Molokai Ranch donated about an acre for the center in 2004, but it took several more years to get the permits. In 2010, Larry Helm filed a complaint against the county over the delays, and the veterans finally received their building permit in 2011.
The long-awaited center opened in August 2015, though many veterans who pushed the project forward, including Larry Helm, died before the center was finished.
But Mike Helm said some veterans no longer feel comfortable coming to the center. He was frustrated to see veterans who weren’t involved in the original center now making decisions to build a new one.
“They were never part of the building process, the fighting the county,” he said. “It’s crazy how long it took to get a veterans center down there. This (new) veterans center, they never went through no meeting, no nothing.”
Sam Kealoha, a Vietnam veteran and Manae resident who worked with Larry Helm on the first center, said the veterans board has “not explained anything.”
“It’s just upsetting, this whole thing, that they would go ahead and do it anyway without consulting us, without even saying anything about it until the public knew about it before we did as veterans,” Kealoha said.
Kealoha pointed out that the 10- to 15-minute drive from Hoolehua to Kaunakakai is nothing compared to the hourslong trips that some of his friends on the Mainland have to make to visit a veterans center. He thought the concerns over flooding were a “silly excuse,” because that means the rest of the town should have to move out, too.
“It had nothing to do with us. It’s for them, it’s for the homesteaders, and they use the veterans who live there as an excuse why,” Kealoha said.
Dudoit, meanwhile, thinks the concerns stem from the fear that funds for the Kaunakakai center will be used for the Hoolehua center.
“I kept telling the veterans that it doesn’t matter if this place starts up,” Dudoit said. “The money is for this area.
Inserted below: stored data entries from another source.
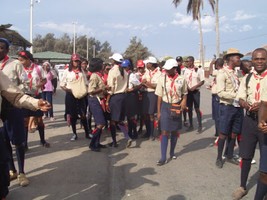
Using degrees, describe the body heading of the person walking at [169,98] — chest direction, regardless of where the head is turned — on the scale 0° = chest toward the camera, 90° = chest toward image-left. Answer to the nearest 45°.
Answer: approximately 0°
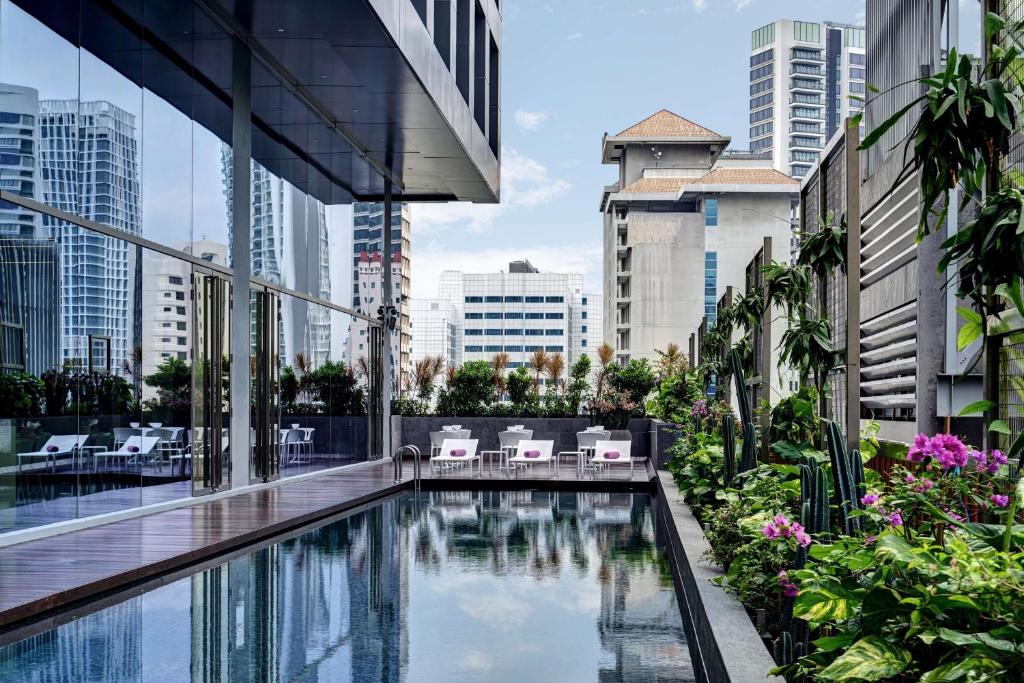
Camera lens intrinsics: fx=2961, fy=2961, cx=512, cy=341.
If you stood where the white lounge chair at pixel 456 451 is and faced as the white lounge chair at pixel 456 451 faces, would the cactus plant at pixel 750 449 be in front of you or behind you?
in front

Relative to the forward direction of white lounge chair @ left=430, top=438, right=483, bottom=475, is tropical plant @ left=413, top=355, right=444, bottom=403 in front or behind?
behind

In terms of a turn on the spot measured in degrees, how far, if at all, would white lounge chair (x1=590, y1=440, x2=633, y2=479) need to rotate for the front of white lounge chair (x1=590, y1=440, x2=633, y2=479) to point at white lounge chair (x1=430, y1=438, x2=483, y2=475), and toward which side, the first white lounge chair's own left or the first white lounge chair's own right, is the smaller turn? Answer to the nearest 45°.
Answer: approximately 90° to the first white lounge chair's own right

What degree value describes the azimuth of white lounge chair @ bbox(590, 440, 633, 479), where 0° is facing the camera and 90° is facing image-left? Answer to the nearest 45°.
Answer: approximately 0°

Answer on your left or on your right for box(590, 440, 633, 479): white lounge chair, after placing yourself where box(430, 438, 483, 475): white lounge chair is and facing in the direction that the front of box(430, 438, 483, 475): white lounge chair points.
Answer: on your left

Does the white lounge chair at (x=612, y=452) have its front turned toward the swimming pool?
yes

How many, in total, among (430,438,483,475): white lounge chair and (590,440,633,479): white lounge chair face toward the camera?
2

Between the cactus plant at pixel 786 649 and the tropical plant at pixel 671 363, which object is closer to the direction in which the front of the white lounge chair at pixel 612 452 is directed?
the cactus plant

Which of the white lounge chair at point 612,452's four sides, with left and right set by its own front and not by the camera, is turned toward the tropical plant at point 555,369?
back

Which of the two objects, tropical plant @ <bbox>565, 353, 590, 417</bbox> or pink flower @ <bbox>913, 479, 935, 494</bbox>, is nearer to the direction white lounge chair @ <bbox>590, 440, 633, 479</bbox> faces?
the pink flower
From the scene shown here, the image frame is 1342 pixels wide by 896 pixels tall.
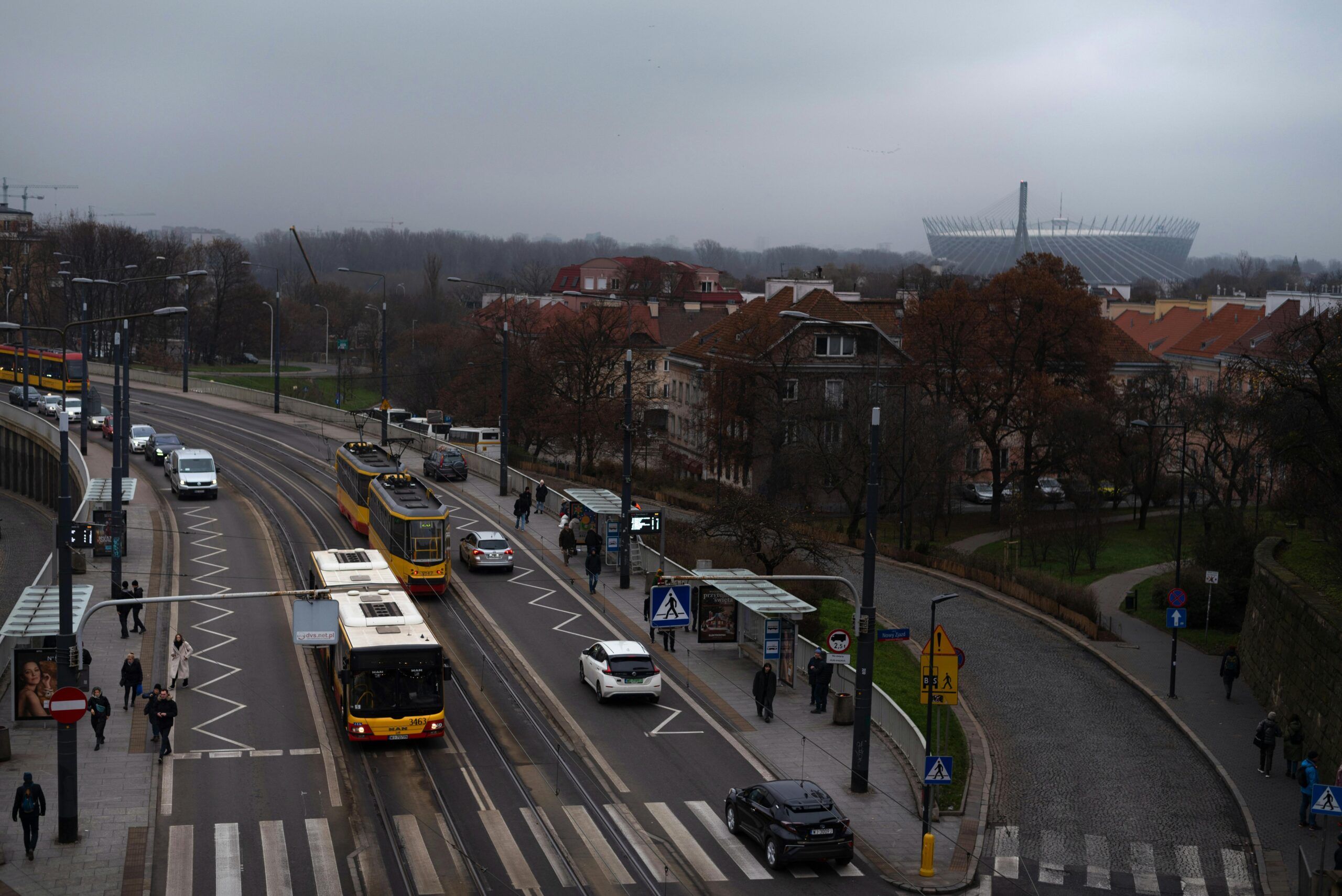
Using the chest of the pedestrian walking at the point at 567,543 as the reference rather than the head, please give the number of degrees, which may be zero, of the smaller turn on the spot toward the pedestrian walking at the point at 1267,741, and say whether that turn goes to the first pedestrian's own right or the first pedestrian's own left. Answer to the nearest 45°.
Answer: approximately 45° to the first pedestrian's own left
Nothing is going to be used from the center down below.”
Sam Makaiwi, commander of Molokai Veterans Caring for Veterans, supported the center and said that hardly anything gets built in Hoolehua. He said the center in Kaunakakai is “very small” and that the organization plans a lot of activities.
“The Hoolehua veterans, most of them don’t come to Kaunakakai,” said Makaiwi, who lives in Hoolehua. “The only veterans that come to our veterans center are those in Kaunakakai, not even the East End, and most of the people that are grumbling don’t even come.”
Makaiwi confirmed that the current veterans center will continue to operate even after the new one is built. He said that he would serve as commander until next year, “and then we getting out.”
Duarte said that while the center is being built, the department will hold meetings in the community to discuss how best to lease out the building. He explained that it could be through a mixture of nonprofits or homestead associations.